Sürdürülebilir başarıyı kırsal bölgelerde de yaygınlaştırmak için nasıl bir model önerirsiniz? ‘Yeşil kampüs’ fikrine bakışınız nedir?
Kırsal bölgelerde fırsat eşitliğini artırmak, eğitimin sürdürülebilirliğinin en kritik unsurlarından biri. Bu nedenle dijital altyapıyı güçlendiren, yenilenebilir enerjiyle çalışan, çevreye duyarlı “yeşil kampüs” modellerinin yaygınlaştırılması gerekiyor. Ben eğitimi, doğayla bağını koparmadan modernize etme fikrini önemsiyorum. Öğrenciler doğanın içinde, onun bir parçası olarak öğrenmeli.
KKTC–Türkiye eğitim köprüsünü nasıl güçlendirmeyi planlıyorsunuz? “Kıbrıs değişim bursu” modeli fikriniz nedir?
Türkiye ve KKTC arasında güçlü bir eğitim köprüsü kurmak, kültürel ve akademik anlamda büyük bir kazanım olur. Dijital kampüsler ve ortak sanal ders platformlarıyla iki ülkenin öğrencilerini aynı sınıfta buluşturmak mümkün. Bir değişim bursu modeli tasarlayacak olsam; sadece akademik başarıyı değil, sosyal sorumluluk bilinci ve gönüllülük faaliyetlerini de değerlendirmeye alırdım.

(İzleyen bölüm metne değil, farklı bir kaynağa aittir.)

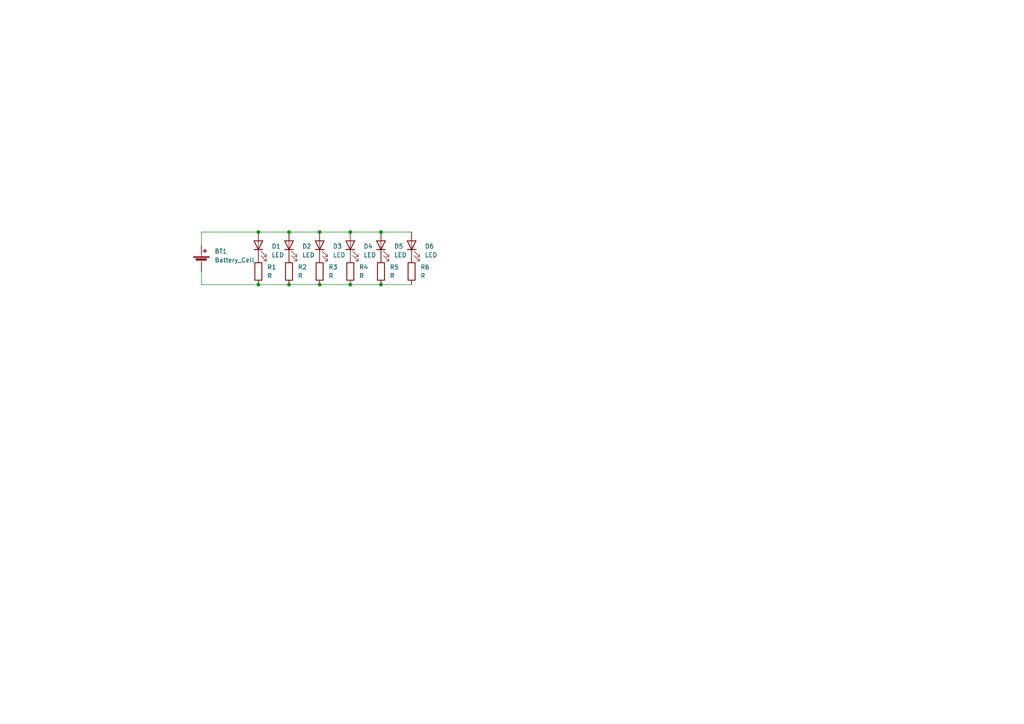
<source format=kicad_sch>
(kicad_sch (version 20211123) (generator eeschema)

  (uuid 054c7934-39ec-4754-bb04-e1c3f5372efe)

  (paper "A4")

  

  (junction (at 74.93 67.31) (diameter 0) (color 0 0 0 0)
    (uuid 26a7c173-4c92-4a84-b614-6da5b1268a81)
  )
  (junction (at 83.82 82.55) (diameter 0) (color 0 0 0 0)
    (uuid 2796e257-5bbd-44c2-b3e7-28ca24b701b4)
  )
  (junction (at 92.71 82.55) (diameter 0) (color 0 0 0 0)
    (uuid 2dbebe85-bf5d-4e53-9743-eb3fc9f737b5)
  )
  (junction (at 110.49 67.31) (diameter 0) (color 0 0 0 0)
    (uuid 5b8677fa-39a0-45ba-b349-f41140057b73)
  )
  (junction (at 83.82 67.31) (diameter 0) (color 0 0 0 0)
    (uuid 5c12aea2-89d1-44a3-b479-98d679fef24f)
  )
  (junction (at 101.6 82.55) (diameter 0) (color 0 0 0 0)
    (uuid 9d441883-1f0a-4d64-9c25-3e1993caa4c0)
  )
  (junction (at 110.49 82.55) (diameter 0) (color 0 0 0 0)
    (uuid c8571819-3920-4395-8506-175b13aa3c4a)
  )
  (junction (at 92.71 67.31) (diameter 0) (color 0 0 0 0)
    (uuid cc5df858-d9f8-463a-a5db-ecd6ff152972)
  )
  (junction (at 101.6 67.31) (diameter 0) (color 0 0 0 0)
    (uuid eae8d47f-c0d5-4b47-b2c5-0c552c541159)
  )
  (junction (at 74.93 82.55) (diameter 0) (color 0 0 0 0)
    (uuid ef597419-60fc-4701-bdf1-62ef6b30103e)
  )

  (wire (pts (xy 92.71 67.31) (xy 101.6 67.31))
    (stroke (width 0) (type default) (color 0 0 0 0))
    (uuid 267e6e04-9062-4b4c-9945-5b0e7014c71c)
  )
  (wire (pts (xy 101.6 82.55) (xy 110.49 82.55))
    (stroke (width 0) (type default) (color 0 0 0 0))
    (uuid 34106c4a-fb57-4367-868d-9421ec66bc04)
  )
  (wire (pts (xy 58.42 82.55) (xy 74.93 82.55))
    (stroke (width 0) (type default) (color 0 0 0 0))
    (uuid 38c15039-f08d-440e-b778-c807cc0be8b2)
  )
  (wire (pts (xy 74.93 82.55) (xy 83.82 82.55))
    (stroke (width 0) (type default) (color 0 0 0 0))
    (uuid 39246fb6-7654-4a85-b4d1-8b9ca95817a3)
  )
  (wire (pts (xy 101.6 67.31) (xy 110.49 67.31))
    (stroke (width 0) (type default) (color 0 0 0 0))
    (uuid 41a44fce-c8ed-4c13-afbb-72fef1facb75)
  )
  (wire (pts (xy 83.82 67.31) (xy 92.71 67.31))
    (stroke (width 0) (type default) (color 0 0 0 0))
    (uuid 451e6fe7-1560-4498-bed9-00f027eae049)
  )
  (wire (pts (xy 58.42 78.74) (xy 58.42 82.55))
    (stroke (width 0) (type default) (color 0 0 0 0))
    (uuid 573f7a9f-d8b7-4095-bbff-942b21758ac3)
  )
  (wire (pts (xy 74.93 67.31) (xy 58.42 67.31))
    (stroke (width 0) (type default) (color 0 0 0 0))
    (uuid 7326b662-6212-47fd-8859-bf4212b87591)
  )
  (wire (pts (xy 92.71 82.55) (xy 101.6 82.55))
    (stroke (width 0) (type default) (color 0 0 0 0))
    (uuid 78e44b5e-86ca-499c-8d14-fffd64ce943a)
  )
  (wire (pts (xy 110.49 67.31) (xy 119.38 67.31))
    (stroke (width 0) (type default) (color 0 0 0 0))
    (uuid 9dc39f05-da73-4bea-89e0-219728b328db)
  )
  (wire (pts (xy 110.49 82.55) (xy 119.38 82.55))
    (stroke (width 0) (type default) (color 0 0 0 0))
    (uuid a4601bfd-7c34-494e-a14f-b50ad341400d)
  )
  (wire (pts (xy 74.93 67.31) (xy 83.82 67.31))
    (stroke (width 0) (type default) (color 0 0 0 0))
    (uuid a616f0ca-576a-44b6-8b6a-b17f811ea3bc)
  )
  (wire (pts (xy 83.82 82.55) (xy 92.71 82.55))
    (stroke (width 0) (type default) (color 0 0 0 0))
    (uuid bcb95d29-927d-4e7d-98c6-68fd99821a44)
  )
  (wire (pts (xy 58.42 67.31) (xy 58.42 71.12))
    (stroke (width 0) (type default) (color 0 0 0 0))
    (uuid f66ca8ba-7c33-4822-8d93-a41673f60ddb)
  )

  (symbol (lib_id "Device:R") (at 83.82 78.74 0) (unit 1)
    (in_bom yes) (on_board yes) (fields_autoplaced)
    (uuid 2bcddb65-c309-4242-83b5-bacd253e119d)
    (property "Reference" "R2" (id 0) (at 86.36 77.4699 0)
      (effects (font (size 1.27 1.27)) (justify left))
    )
    (property "Value" "R" (id 1) (at 86.36 80.0099 0)
      (effects (font (size 1.27 1.27)) (justify left))
    )
    (property "Footprint" "Resistor_THT:R_Axial_DIN0207_L6.3mm_D2.5mm_P7.62mm_Horizontal" (id 2) (at 82.042 78.74 90)
      (effects (font (size 1.27 1.27)) hide)
    )
    (property "Datasheet" "~" (id 3) (at 83.82 78.74 0)
      (effects (font (size 1.27 1.27)) hide)
    )
    (pin "1" (uuid 13880685-e01c-4e29-85c6-c6870f92d822))
    (pin "2" (uuid 2fad92d8-1bc2-4432-a45b-ac0ff55ec681))
  )

  (symbol (lib_id "Device:R") (at 92.71 78.74 0) (unit 1)
    (in_bom yes) (on_board yes) (fields_autoplaced)
    (uuid 3f5c76bf-3198-4945-bc14-def5cc034698)
    (property "Reference" "R3" (id 0) (at 95.25 77.4699 0)
      (effects (font (size 1.27 1.27)) (justify left))
    )
    (property "Value" "R" (id 1) (at 95.25 80.0099 0)
      (effects (font (size 1.27 1.27)) (justify left))
    )
    (property "Footprint" "Resistor_THT:R_Axial_DIN0207_L6.3mm_D2.5mm_P7.62mm_Horizontal" (id 2) (at 90.932 78.74 90)
      (effects (font (size 1.27 1.27)) hide)
    )
    (property "Datasheet" "~" (id 3) (at 92.71 78.74 0)
      (effects (font (size 1.27 1.27)) hide)
    )
    (pin "1" (uuid fe4a762e-605b-41fa-97a1-4242ad1ebcb3))
    (pin "2" (uuid f519c270-90ce-453f-a7ec-412d4775e1df))
  )

  (symbol (lib_id "Device:LED") (at 83.82 71.12 90) (unit 1)
    (in_bom yes) (on_board yes) (fields_autoplaced)
    (uuid 4d3dd13c-8c3a-4798-80a1-9f20368146ac)
    (property "Reference" "D2" (id 0) (at 87.63 71.4374 90)
      (effects (font (size 1.27 1.27)) (justify right))
    )
    (property "Value" "LED" (id 1) (at 87.63 73.9774 90)
      (effects (font (size 1.27 1.27)) (justify right))
    )
    (property "Footprint" "LED_THT:LED_D3.0mm" (id 2) (at 83.82 71.12 0)
      (effects (font (size 1.27 1.27)) hide)
    )
    (property "Datasheet" "~" (id 3) (at 83.82 71.12 0)
      (effects (font (size 1.27 1.27)) hide)
    )
    (pin "1" (uuid 873e446a-2f42-444e-a017-558ada72a4dc))
    (pin "2" (uuid f527802f-84b3-4c47-9b5c-e424655d0243))
  )

  (symbol (lib_id "Device:LED") (at 74.93 71.12 90) (unit 1)
    (in_bom yes) (on_board yes) (fields_autoplaced)
    (uuid 83a4d0b5-cb73-490a-a98e-c4bf613b117b)
    (property "Reference" "D1" (id 0) (at 78.74 71.4374 90)
      (effects (font (size 1.27 1.27)) (justify right))
    )
    (property "Value" "LED" (id 1) (at 78.74 73.9774 90)
      (effects (font (size 1.27 1.27)) (justify right))
    )
    (property "Footprint" "LED_THT:LED_D3.0mm" (id 2) (at 74.93 71.12 0)
      (effects (font (size 1.27 1.27)) hide)
    )
    (property "Datasheet" "~" (id 3) (at 74.93 71.12 0)
      (effects (font (size 1.27 1.27)) hide)
    )
    (pin "1" (uuid b377d810-4844-4da6-932d-d4e1d349d93c))
    (pin "2" (uuid 25dd5751-afd4-477b-9825-b1e946f06bc2))
  )

  (symbol (lib_id "Device:R") (at 110.49 78.74 0) (unit 1)
    (in_bom yes) (on_board yes) (fields_autoplaced)
    (uuid 840a1063-14fc-42d6-951a-2f80dfee71ff)
    (property "Reference" "R5" (id 0) (at 113.03 77.4699 0)
      (effects (font (size 1.27 1.27)) (justify left))
    )
    (property "Value" "R" (id 1) (at 113.03 80.0099 0)
      (effects (font (size 1.27 1.27)) (justify left))
    )
    (property "Footprint" "Resistor_THT:R_Axial_DIN0207_L6.3mm_D2.5mm_P7.62mm_Horizontal" (id 2) (at 108.712 78.74 90)
      (effects (font (size 1.27 1.27)) hide)
    )
    (property "Datasheet" "~" (id 3) (at 110.49 78.74 0)
      (effects (font (size 1.27 1.27)) hide)
    )
    (pin "1" (uuid fdeec6da-c640-4182-8118-a695c9da4f1b))
    (pin "2" (uuid d1bea013-ebf9-466f-b798-a1104a526a35))
  )

  (symbol (lib_id "Device:LED") (at 101.6 71.12 90) (unit 1)
    (in_bom yes) (on_board yes) (fields_autoplaced)
    (uuid 920f8586-05a1-4a0c-adc2-16bd5b53194b)
    (property "Reference" "D4" (id 0) (at 105.41 71.4374 90)
      (effects (font (size 1.27 1.27)) (justify right))
    )
    (property "Value" "LED" (id 1) (at 105.41 73.9774 90)
      (effects (font (size 1.27 1.27)) (justify right))
    )
    (property "Footprint" "LED_THT:LED_D3.0mm" (id 2) (at 101.6 71.12 0)
      (effects (font (size 1.27 1.27)) hide)
    )
    (property "Datasheet" "~" (id 3) (at 101.6 71.12 0)
      (effects (font (size 1.27 1.27)) hide)
    )
    (pin "1" (uuid a09835c2-fb43-456e-b826-d7cc669b25db))
    (pin "2" (uuid b581de80-ac6c-4f95-aae5-596cf4afd5db))
  )

  (symbol (lib_id "Device:LED") (at 92.71 71.12 90) (unit 1)
    (in_bom yes) (on_board yes) (fields_autoplaced)
    (uuid af967c04-2027-491b-80b1-973a57459a14)
    (property "Reference" "D3" (id 0) (at 96.52 71.4374 90)
      (effects (font (size 1.27 1.27)) (justify right))
    )
    (property "Value" "LED" (id 1) (at 96.52 73.9774 90)
      (effects (font (size 1.27 1.27)) (justify right))
    )
    (property "Footprint" "LED_THT:LED_D3.0mm" (id 2) (at 92.71 71.12 0)
      (effects (font (size 1.27 1.27)) hide)
    )
    (property "Datasheet" "~" (id 3) (at 92.71 71.12 0)
      (effects (font (size 1.27 1.27)) hide)
    )
    (pin "1" (uuid a2844114-ba78-4e6b-be2f-a32f4545550c))
    (pin "2" (uuid a063c15a-3657-457f-aee5-61541cec0612))
  )

  (symbol (lib_id "Device:R") (at 101.6 78.74 0) (unit 1)
    (in_bom yes) (on_board yes) (fields_autoplaced)
    (uuid bb9c4694-59d6-4f0d-b2a4-e4e76fc04c41)
    (property "Reference" "R4" (id 0) (at 104.14 77.4699 0)
      (effects (font (size 1.27 1.27)) (justify left))
    )
    (property "Value" "R" (id 1) (at 104.14 80.0099 0)
      (effects (font (size 1.27 1.27)) (justify left))
    )
    (property "Footprint" "Resistor_THT:R_Axial_DIN0207_L6.3mm_D2.5mm_P7.62mm_Horizontal" (id 2) (at 99.822 78.74 90)
      (effects (font (size 1.27 1.27)) hide)
    )
    (property "Datasheet" "~" (id 3) (at 101.6 78.74 0)
      (effects (font (size 1.27 1.27)) hide)
    )
    (pin "1" (uuid 24db7100-525b-445b-9b75-f74136ca0e96))
    (pin "2" (uuid 7b09af4a-9225-4cff-ab4c-05647b2f31d2))
  )

  (symbol (lib_id "Device:R") (at 119.38 78.74 0) (unit 1)
    (in_bom yes) (on_board yes) (fields_autoplaced)
    (uuid c6286d6f-45e7-4916-b289-f34c27326275)
    (property "Reference" "R6" (id 0) (at 121.92 77.4699 0)
      (effects (font (size 1.27 1.27)) (justify left))
    )
    (property "Value" "R" (id 1) (at 121.92 80.0099 0)
      (effects (font (size 1.27 1.27)) (justify left))
    )
    (property "Footprint" "Resistor_THT:R_Axial_DIN0207_L6.3mm_D2.5mm_P7.62mm_Horizontal" (id 2) (at 117.602 78.74 90)
      (effects (font (size 1.27 1.27)) hide)
    )
    (property "Datasheet" "~" (id 3) (at 119.38 78.74 0)
      (effects (font (size 1.27 1.27)) hide)
    )
    (pin "1" (uuid ef811ee1-f36c-43d0-bb74-cea95d3707bf))
    (pin "2" (uuid 802babdb-7ade-49b8-bf11-36ad67615dea))
  )

  (symbol (lib_id "Device:LED") (at 110.49 71.12 90) (unit 1)
    (in_bom yes) (on_board yes) (fields_autoplaced)
    (uuid dd045760-8944-432d-a073-53c15211fc46)
    (property "Reference" "D5" (id 0) (at 114.3 71.4374 90)
      (effects (font (size 1.27 1.27)) (justify right))
    )
    (property "Value" "LED" (id 1) (at 114.3 73.9774 90)
      (effects (font (size 1.27 1.27)) (justify right))
    )
    (property "Footprint" "LED_THT:LED_D3.0mm" (id 2) (at 110.49 71.12 0)
      (effects (font (size 1.27 1.27)) hide)
    )
    (property "Datasheet" "~" (id 3) (at 110.49 71.12 0)
      (effects (font (size 1.27 1.27)) hide)
    )
    (pin "1" (uuid df3e1fa8-9a49-4b66-b2b6-6840a6c98fd6))
    (pin "2" (uuid 8c831cae-dc99-4d9a-9160-1410546911c6))
  )

  (symbol (lib_id "Device:R") (at 74.93 78.74 0) (unit 1)
    (in_bom yes) (on_board yes) (fields_autoplaced)
    (uuid df74a1dd-90fd-4a2a-a026-52ca97f14c93)
    (property "Reference" "R1" (id 0) (at 77.47 77.4699 0)
      (effects (font (size 1.27 1.27)) (justify left))
    )
    (property "Value" "R" (id 1) (at 77.47 80.0099 0)
      (effects (font (size 1.27 1.27)) (justify left))
    )
    (property "Footprint" "Resistor_THT:R_Axial_DIN0207_L6.3mm_D2.5mm_P7.62mm_Horizontal" (id 2) (at 73.152 78.74 90)
      (effects (font (size 1.27 1.27)) hide)
    )
    (property "Datasheet" "~" (id 3) (at 74.93 78.74 0)
      (effects (font (size 1.27 1.27)) hide)
    )
    (pin "1" (uuid 35c4600f-9d18-4431-a57f-48330ac36922))
    (pin "2" (uuid df665b94-b939-4b01-833f-4bdc92d3a1b5))
  )

  (symbol (lib_id "Device:Battery_Cell") (at 58.42 76.2 0) (unit 1)
    (in_bom yes) (on_board yes) (fields_autoplaced)
    (uuid e62c17d4-a7a1-4253-bee7-47355a5909cb)
    (property "Reference" "BT1" (id 0) (at 62.23 72.8979 0)
      (effects (font (size 1.27 1.27)) (justify left))
    )
    (property "Value" "Battery_Cell" (id 1) (at 62.23 75.4379 0)
      (effects (font (size 1.27 1.27)) (justify left))
    )
    (property "Footprint" "Battery:BatteryHolder_Keystone_103_1x20mm" (id 2) (at 58.42 74.676 90)
      (effects (font (size 1.27 1.27)) hide)
    )
    (property "Datasheet" "~" (id 3) (at 58.42 74.676 90)
      (effects (font (size 1.27 1.27)) hide)
    )
    (pin "1" (uuid 5b4cf1cb-6601-413b-842f-8c350f11e912))
    (pin "2" (uuid dcb4ab3a-e2ea-42fc-b4ce-f2633d6f9287))
  )

  (symbol (lib_id "Device:LED") (at 119.38 71.12 90) (unit 1)
    (in_bom yes) (on_board yes) (fields_autoplaced)
    (uuid f6e370d4-13cb-460d-bac9-9de475b59d2a)
    (property "Reference" "D6" (id 0) (at 123.19 71.4374 90)
      (effects (font (size 1.27 1.27)) (justify right))
    )
    (property "Value" "LED" (id 1) (at 123.19 73.9774 90)
      (effects (font (size 1.27 1.27)) (justify right))
    )
    (property "Footprint" "LED_THT:LED_D3.0mm" (id 2) (at 119.38 71.12 0)
      (effects (font (size 1.27 1.27)) hide)
    )
    (property "Datasheet" "~" (id 3) (at 119.38 71.12 0)
      (effects (font (size 1.27 1.27)) hide)
    )
    (pin "1" (uuid 5024faa8-d4c4-4091-a87f-27dcfb0e2b35))
    (pin "2" (uuid 4873f4cd-a945-4943-bc42-3098c1e6b12e))
  )

  (sheet_instances
    (path "/" (page "1"))
  )

  (symbol_instances
    (path "/e62c17d4-a7a1-4253-bee7-47355a5909cb"
      (reference "BT1") (unit 1) (value "Battery_Cell") (footprint "Battery:BatteryHolder_Keystone_103_1x20mm")
    )
    (path "/83a4d0b5-cb73-490a-a98e-c4bf613b117b"
      (reference "D1") (unit 1) (value "LED") (footprint "LED_THT:LED_D3.0mm")
    )
    (path "/4d3dd13c-8c3a-4798-80a1-9f20368146ac"
      (reference "D2") (unit 1) (value "LED") (footprint "LED_THT:LED_D3.0mm")
    )
    (path "/af967c04-2027-491b-80b1-973a57459a14"
      (reference "D3") (unit 1) (value "LED") (footprint "LED_THT:LED_D3.0mm")
    )
    (path "/920f8586-05a1-4a0c-adc2-16bd5b53194b"
      (reference "D4") (unit 1) (value "LED") (footprint "LED_THT:LED_D3.0mm")
    )
    (path "/dd045760-8944-432d-a073-53c15211fc46"
      (reference "D5") (unit 1) (value "LED") (footprint "LED_THT:LED_D3.0mm")
    )
    (path "/f6e370d4-13cb-460d-bac9-9de475b59d2a"
      (reference "D6") (unit 1) (value "LED") (footprint "LED_THT:LED_D3.0mm")
    )
    (path "/df74a1dd-90fd-4a2a-a026-52ca97f14c93"
      (reference "R1") (unit 1) (value "R") (footprint "Resistor_THT:R_Axial_DIN0207_L6.3mm_D2.5mm_P7.62mm_Horizontal")
    )
    (path "/2bcddb65-c309-4242-83b5-bacd253e119d"
      (reference "R2") (unit 1) (value "R") (footprint "Resistor_THT:R_Axial_DIN0207_L6.3mm_D2.5mm_P7.62mm_Horizontal")
    )
    (path "/3f5c76bf-3198-4945-bc14-def5cc034698"
      (reference "R3") (unit 1) (value "R") (footprint "Resistor_THT:R_Axial_DIN0207_L6.3mm_D2.5mm_P7.62mm_Horizontal")
    )
    (path "/bb9c4694-59d6-4f0d-b2a4-e4e76fc04c41"
      (reference "R4") (unit 1) (value "R") (footprint "Resistor_THT:R_Axial_DIN0207_L6.3mm_D2.5mm_P7.62mm_Horizontal")
    )
    (path "/840a1063-14fc-42d6-951a-2f80dfee71ff"
      (reference "R5") (unit 1) (value "R") (footprint "Resistor_THT:R_Axial_DIN0207_L6.3mm_D2.5mm_P7.62mm_Horizontal")
    )
    (path "/c6286d6f-45e7-4916-b289-f34c27326275"
      (reference "R6") (unit 1) (value "R") (footprint "Resistor_THT:R_Axial_DIN0207_L6.3mm_D2.5mm_P7.62mm_Horizontal")
    )
  )
)

</source>
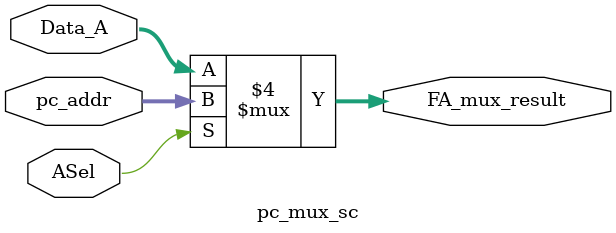
<source format=v>
`timescale 1ns / 1ps

module pc_mux_sc(
    ASel,
    pc_addr,
    Data_A,
    FA_mux_result
    );
    input ASel;
    input [31:0] pc_addr;
    input [31:0] Data_A;
    output reg [31:0] FA_mux_result;
    
always @(*) begin
    if(ASel == 1) begin
        FA_mux_result = pc_addr;
    end else begin
        FA_mux_result = Data_A;
    end
end

endmodule

</source>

74 ildeki okul ağı ve sürdürülebilir okul mimarisi hakkında ne düşünüyorsunuz?
Yeni nesil eğitim yapılarının çevreyle uyumlu olması gerektiğine inanıyorum. Güneş panelleri, enerji tasarruflu sistemler, su geri dönüşüm altyapısı gibi çevreci uygulamaları eğitim kurumlarımızda standart hâle getirmek istiyoruz. Bu dönüşüm sürecine velileri de dâhil ediyoruz. Çünkü sürdürülebilirlik sadece bir mimari değil, bir yaşam kültürüdür.
Özel okul reformu ve eğitimde fırsat eşitliği için nasıl bir vizyon benimsiyorsunuz?
Eğitimde reform, kamu ve özel sektörün ortak akılla çalışmasıyla mümkün. Yapay zekâ destekli analiz sistemleriyle öğrencilerin öğrenme süreçlerini daha yakından takip etmek, bireysel destek planlarını güçlendirmek gerekiyor. Ben “veriye dayalı adalet” anlayışını eğitimde çok kıymetli buluyorum. Her çocuğun potansiyeline ulaşabilmesi için eşit erişim şart.
Z kuşağının dijital tükenmişliği için nasıl bir çözüm üretirdiniz?
Yeni nesil öğrenciler bilgiye çok hızlı ulaşıyor ama aynı hızda yoruluyor. Bu nedenle eğitim kurumlarımızda “ekran detoksu” programları ve dijital denge eğitimleri uygulanmalı. Teknoloji doğru kullanıldığında bir fırsat, yanlış kullanıldığında bir yük haline geliyor. Biz, teknolojiyi insanın hizmetinde tutan bir dijital denge kültürünü geliştirmek zorundayız.
Türk eğitimini küresel vatandaşlığa taşırken hangi milli değeri merkeze alırdınız?
Küresel vatandaşlık, evrensel değerlere açık ama kendi kimliğinin farkında bireyler yetiştirmeyi gerektirir. Ben bu noktada insan odaklı, akıl ve vicdan temelli bir eğitim anlayışını merkeze alırım. Milli değerlerimizi evrensel sorumluluk bilinciyle buluşturmak; öğrencilerimize hem ait olma duygusunu hem de dünya vatandaşı olmanın bilincini kazandırır. Köklerimizden aldığımız güçle evrensel ufka yürüyen bir eğitim modeli, geleceğe en güçlü mirastır.